Georgetown

Georgetown

Perhaps the best know neighborhood in Washington, D.C., Georgetown offers the best of old and new. The traditional boundaries of Georgetown are Dumbarton Oaks to the north, Rock Creek to the east, the Potomac River to the south, and Georgetown University to the west.

Founded in 1751 along the shores of the Potomac River, the establishment was originally called George Town in honor of King George II of England. In fact, the founding of Georgetown predates the creation of the District of Columbia by 40 years and it remained a separate municipality until after the Civil War.

The economy of Georgetown was originally dominated by waterfront industries, such as shipping and fishing. However, the waterways became clogged with silt and efforts to dredge it proved to be cost-prohibitive. Resources were put into building an industrial economy along the Potomac River and building the current-day Georgetown.

Today, one of the main benefits of living in Georgetown are the numerous conveniences of everyday living. Many locations are within easy walking distance – D.C.’s main business areas, government offices, the Kennedy Center, and recreational opportunities.  High-end shops, bars, and restaurants along Wisconsin Avenue and M Street are an easy walk. Georgetown University also proudly calls this neighborhood home.
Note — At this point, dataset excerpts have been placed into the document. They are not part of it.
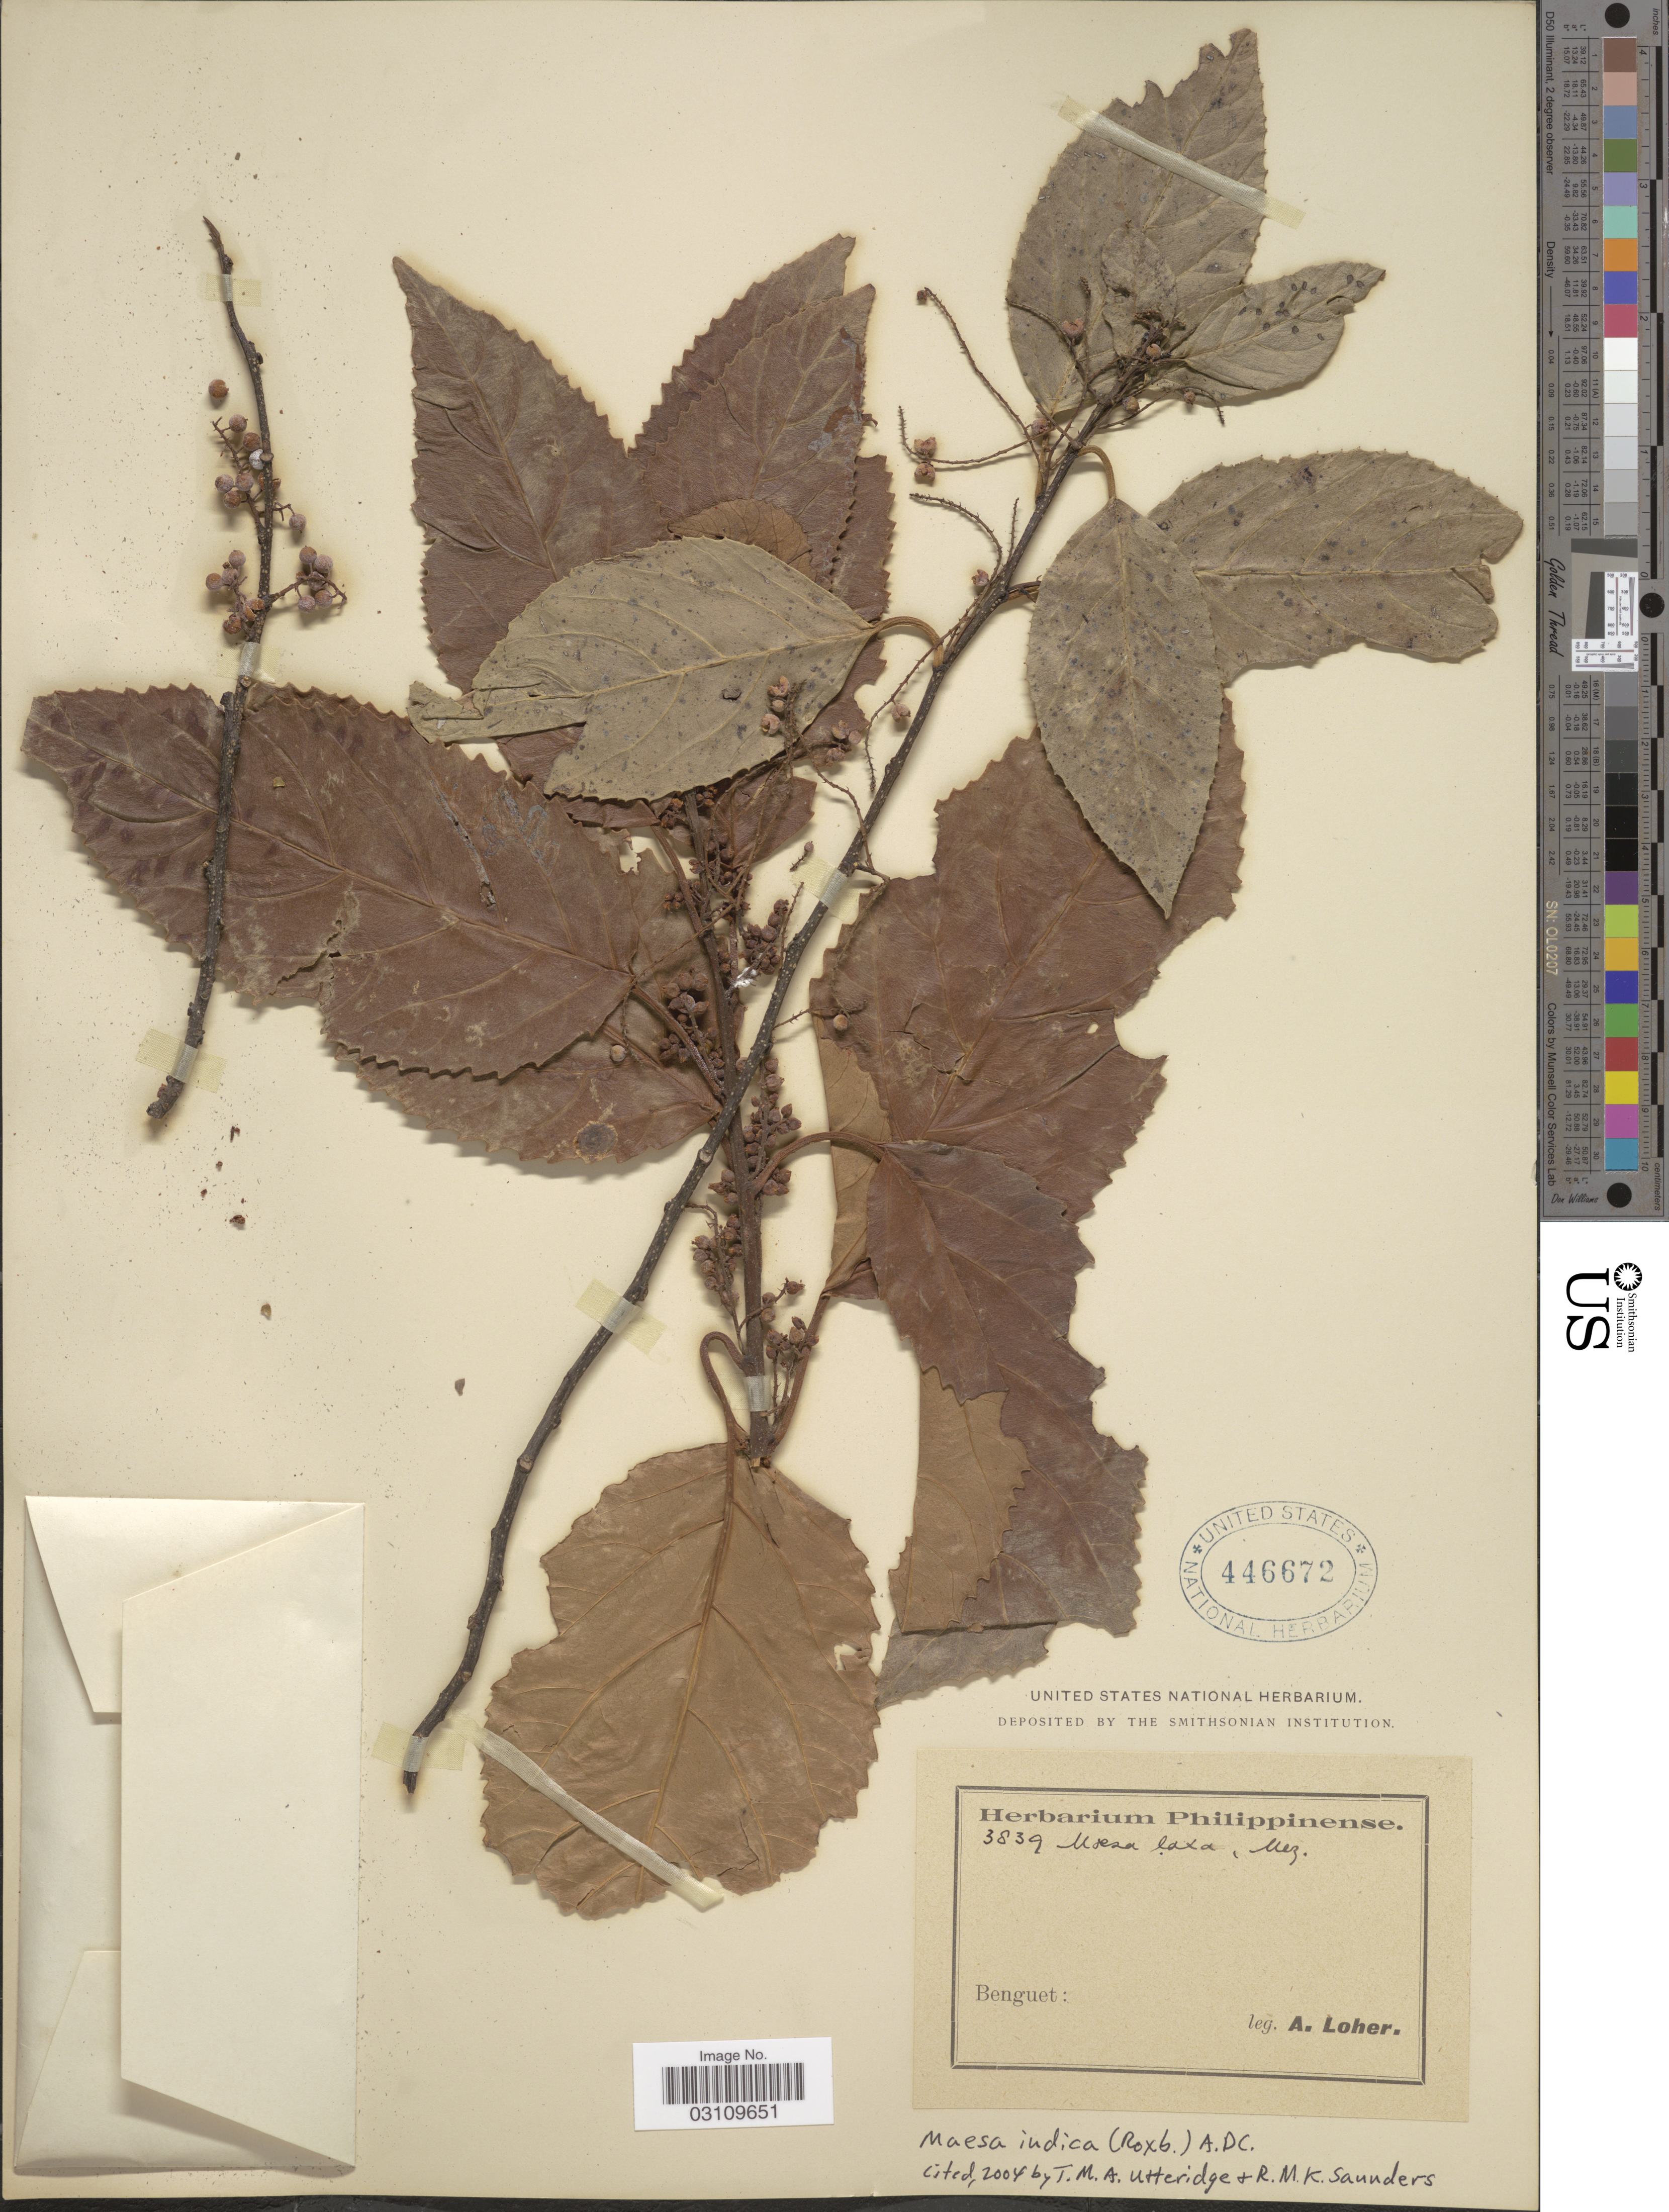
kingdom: Plantae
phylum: Tracheophyta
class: Magnoliopsida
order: Ericales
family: Primulaceae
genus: Maesa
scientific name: Maesa indica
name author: (Roxb.) A. DC.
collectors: A. Loher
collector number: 3839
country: Philippines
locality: Benguet.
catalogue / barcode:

Many of the homes in this area are stunning brick, federal-style row houses. Dumbarton House, Tudor Place, and Dumbarton Oaks are heralded as three of the iconic homes-turned-museums in the city. The Old Stone House, which is the oldest unchanged structure in Washington, D.C., is also located here.

Over the years, many famous Americans – including Thomas Jefferson, Alexander Graham Bell, and John F. Kennedy – have called the cobblestone streets of Georgetown home.